Many people want to know the lowest cost way of building. Here’s a short comparison of costs to build an earthbag house using ‘free’ options versus buying the building materials:
hand dig soil on site = free versus deliver soil $200
gather materials and make thatch panels = free versus buy thatch panels $100
hand sift soil for plaster = free versus buying it already pulverized and screened $50
(You could itemize all building costs in a spreadsheet and evaluate various scenarios.)

This shows how you can save money if you want, but at what cost? Do you want to dig for two or three weeks to save $200? Possibly. But maybe your time could be spent more efficiently doing something else. In this example, at 14 days of labor, that’s about $1.79/hour for your time digging soil by hand. (8 hours per day x 14 days = 112 total hours divided into $200 = $1.79/hour.) This includes soil to raise the building site and for the earthbags.

The same is true with thatch. For example, we roofed our roundhouse in one day using $100 of pre-made thatch panels. I can’t even guess how long it would take to do it ourselves from scratch.

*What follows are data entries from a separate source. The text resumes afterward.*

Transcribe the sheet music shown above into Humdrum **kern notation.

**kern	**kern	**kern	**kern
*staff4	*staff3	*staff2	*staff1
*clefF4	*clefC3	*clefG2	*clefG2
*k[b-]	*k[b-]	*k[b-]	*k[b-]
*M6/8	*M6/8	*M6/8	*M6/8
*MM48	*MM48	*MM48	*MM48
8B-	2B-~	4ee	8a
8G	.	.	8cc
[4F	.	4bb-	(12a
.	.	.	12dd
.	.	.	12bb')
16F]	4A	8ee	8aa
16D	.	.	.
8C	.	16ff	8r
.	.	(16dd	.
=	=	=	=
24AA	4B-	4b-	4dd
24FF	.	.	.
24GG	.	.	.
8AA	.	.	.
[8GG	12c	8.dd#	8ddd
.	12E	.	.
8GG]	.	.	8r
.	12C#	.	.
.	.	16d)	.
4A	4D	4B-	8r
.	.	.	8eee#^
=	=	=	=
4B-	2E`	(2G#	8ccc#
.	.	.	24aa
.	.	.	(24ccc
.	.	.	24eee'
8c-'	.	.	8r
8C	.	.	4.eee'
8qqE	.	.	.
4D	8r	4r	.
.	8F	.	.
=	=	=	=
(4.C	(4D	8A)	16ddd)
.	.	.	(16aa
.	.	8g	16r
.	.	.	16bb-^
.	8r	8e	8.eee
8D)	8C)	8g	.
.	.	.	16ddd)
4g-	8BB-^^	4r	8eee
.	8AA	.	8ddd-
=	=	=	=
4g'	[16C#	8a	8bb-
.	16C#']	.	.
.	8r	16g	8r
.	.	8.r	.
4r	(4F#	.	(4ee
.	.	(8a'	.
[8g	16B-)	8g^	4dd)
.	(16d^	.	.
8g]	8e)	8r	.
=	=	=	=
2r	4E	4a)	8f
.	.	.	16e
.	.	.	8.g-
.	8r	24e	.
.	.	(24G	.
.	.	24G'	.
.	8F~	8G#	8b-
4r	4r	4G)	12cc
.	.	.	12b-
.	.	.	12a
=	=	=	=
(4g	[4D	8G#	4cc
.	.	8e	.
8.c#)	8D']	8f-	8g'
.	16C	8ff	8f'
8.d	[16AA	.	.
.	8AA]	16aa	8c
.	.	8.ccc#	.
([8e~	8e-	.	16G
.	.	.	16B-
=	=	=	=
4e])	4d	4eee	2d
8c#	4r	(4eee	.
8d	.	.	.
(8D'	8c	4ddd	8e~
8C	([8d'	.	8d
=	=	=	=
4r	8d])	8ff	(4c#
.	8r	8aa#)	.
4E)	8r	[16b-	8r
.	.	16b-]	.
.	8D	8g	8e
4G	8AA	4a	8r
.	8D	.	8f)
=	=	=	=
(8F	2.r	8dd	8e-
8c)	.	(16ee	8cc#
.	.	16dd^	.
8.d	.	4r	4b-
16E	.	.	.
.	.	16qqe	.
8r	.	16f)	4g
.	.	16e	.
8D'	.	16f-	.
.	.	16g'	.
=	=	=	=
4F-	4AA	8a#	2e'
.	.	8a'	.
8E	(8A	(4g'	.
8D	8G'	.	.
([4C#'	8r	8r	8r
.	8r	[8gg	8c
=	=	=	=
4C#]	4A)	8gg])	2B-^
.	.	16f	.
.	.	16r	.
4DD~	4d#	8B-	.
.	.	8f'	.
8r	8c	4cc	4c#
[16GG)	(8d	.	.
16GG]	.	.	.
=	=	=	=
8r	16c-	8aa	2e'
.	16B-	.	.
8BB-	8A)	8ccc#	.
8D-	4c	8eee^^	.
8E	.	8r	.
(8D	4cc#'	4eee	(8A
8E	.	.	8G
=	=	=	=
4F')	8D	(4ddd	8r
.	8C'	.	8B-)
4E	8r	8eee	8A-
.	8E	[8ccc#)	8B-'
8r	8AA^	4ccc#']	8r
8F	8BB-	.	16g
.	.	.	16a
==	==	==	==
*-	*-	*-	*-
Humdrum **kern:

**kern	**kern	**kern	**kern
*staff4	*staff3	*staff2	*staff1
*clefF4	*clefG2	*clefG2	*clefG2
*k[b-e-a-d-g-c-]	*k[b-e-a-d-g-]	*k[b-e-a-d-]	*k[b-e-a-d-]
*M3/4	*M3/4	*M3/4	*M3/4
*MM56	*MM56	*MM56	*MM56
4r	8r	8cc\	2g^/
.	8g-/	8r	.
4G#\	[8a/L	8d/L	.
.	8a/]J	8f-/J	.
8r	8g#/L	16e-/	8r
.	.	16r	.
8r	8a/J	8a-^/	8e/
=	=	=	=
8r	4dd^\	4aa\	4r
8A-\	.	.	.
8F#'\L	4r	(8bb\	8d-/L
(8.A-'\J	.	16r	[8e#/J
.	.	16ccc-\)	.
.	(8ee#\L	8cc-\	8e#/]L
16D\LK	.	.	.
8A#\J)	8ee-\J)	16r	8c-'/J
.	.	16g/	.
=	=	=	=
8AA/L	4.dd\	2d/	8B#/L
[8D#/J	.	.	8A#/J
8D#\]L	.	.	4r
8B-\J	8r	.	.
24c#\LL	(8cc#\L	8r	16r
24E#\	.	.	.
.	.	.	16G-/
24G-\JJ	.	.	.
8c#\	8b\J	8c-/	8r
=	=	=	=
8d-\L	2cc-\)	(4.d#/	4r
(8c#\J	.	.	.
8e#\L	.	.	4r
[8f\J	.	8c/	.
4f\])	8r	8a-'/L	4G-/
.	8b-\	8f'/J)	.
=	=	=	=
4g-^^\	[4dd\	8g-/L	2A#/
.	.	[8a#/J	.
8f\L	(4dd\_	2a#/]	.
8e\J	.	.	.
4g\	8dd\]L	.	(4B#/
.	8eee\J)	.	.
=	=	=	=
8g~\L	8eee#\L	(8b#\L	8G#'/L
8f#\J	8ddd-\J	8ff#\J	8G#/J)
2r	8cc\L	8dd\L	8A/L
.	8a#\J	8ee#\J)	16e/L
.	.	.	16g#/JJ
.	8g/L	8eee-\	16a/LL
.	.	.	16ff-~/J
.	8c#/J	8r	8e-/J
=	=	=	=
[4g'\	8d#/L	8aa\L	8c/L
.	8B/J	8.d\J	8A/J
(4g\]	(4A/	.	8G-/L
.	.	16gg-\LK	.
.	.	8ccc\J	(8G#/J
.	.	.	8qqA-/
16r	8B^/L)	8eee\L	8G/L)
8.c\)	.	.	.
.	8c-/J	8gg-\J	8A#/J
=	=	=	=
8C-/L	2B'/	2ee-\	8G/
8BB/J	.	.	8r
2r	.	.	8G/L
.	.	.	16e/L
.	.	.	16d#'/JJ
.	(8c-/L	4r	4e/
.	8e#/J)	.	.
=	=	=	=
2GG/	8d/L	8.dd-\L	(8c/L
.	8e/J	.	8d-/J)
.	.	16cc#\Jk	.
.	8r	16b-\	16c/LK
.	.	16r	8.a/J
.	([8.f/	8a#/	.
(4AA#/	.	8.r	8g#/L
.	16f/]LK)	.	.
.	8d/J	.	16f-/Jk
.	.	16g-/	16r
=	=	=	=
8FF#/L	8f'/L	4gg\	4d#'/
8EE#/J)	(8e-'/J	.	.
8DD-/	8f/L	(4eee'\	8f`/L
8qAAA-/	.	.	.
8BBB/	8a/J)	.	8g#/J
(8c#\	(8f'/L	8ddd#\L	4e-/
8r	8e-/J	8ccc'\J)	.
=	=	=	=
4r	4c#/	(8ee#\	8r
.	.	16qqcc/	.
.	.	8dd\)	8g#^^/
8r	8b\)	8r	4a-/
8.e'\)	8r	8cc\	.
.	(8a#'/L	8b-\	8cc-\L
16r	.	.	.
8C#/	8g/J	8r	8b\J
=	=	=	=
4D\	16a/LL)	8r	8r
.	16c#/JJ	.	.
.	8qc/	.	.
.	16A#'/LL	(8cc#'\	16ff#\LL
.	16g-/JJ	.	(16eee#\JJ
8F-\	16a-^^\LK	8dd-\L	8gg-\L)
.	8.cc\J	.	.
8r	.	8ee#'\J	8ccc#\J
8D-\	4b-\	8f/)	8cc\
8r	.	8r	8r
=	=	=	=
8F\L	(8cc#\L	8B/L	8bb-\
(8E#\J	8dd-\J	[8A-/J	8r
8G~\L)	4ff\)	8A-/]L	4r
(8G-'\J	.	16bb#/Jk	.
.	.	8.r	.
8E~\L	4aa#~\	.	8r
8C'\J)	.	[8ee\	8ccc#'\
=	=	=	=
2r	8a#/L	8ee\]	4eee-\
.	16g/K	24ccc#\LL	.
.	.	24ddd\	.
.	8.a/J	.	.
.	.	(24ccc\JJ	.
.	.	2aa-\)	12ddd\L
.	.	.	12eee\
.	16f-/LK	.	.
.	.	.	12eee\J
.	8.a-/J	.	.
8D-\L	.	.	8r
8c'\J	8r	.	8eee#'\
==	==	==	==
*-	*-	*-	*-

Now, I’m not saying to buy everything. I’m just trying to help people understand the options. For our project, we’ve decided to buy these materials because our time (in the case of buying versus digging soil by hand) is worth more than $1.79/hour. In other words, I can do enjoyable, rewarding work and make more than $1.79/hour. I also enjoy natural building, so I’m not going to contract out all the work. But it may make sense to hire someone to fill and carry buckets. There are lots of options and everyone needs to find the right balance that works for them. You may find it advantageous to spend $2,000 and finish your small earthbag house in one month instead of three, and that the least expensive approach is not necessarily the most efficient or best choice for you.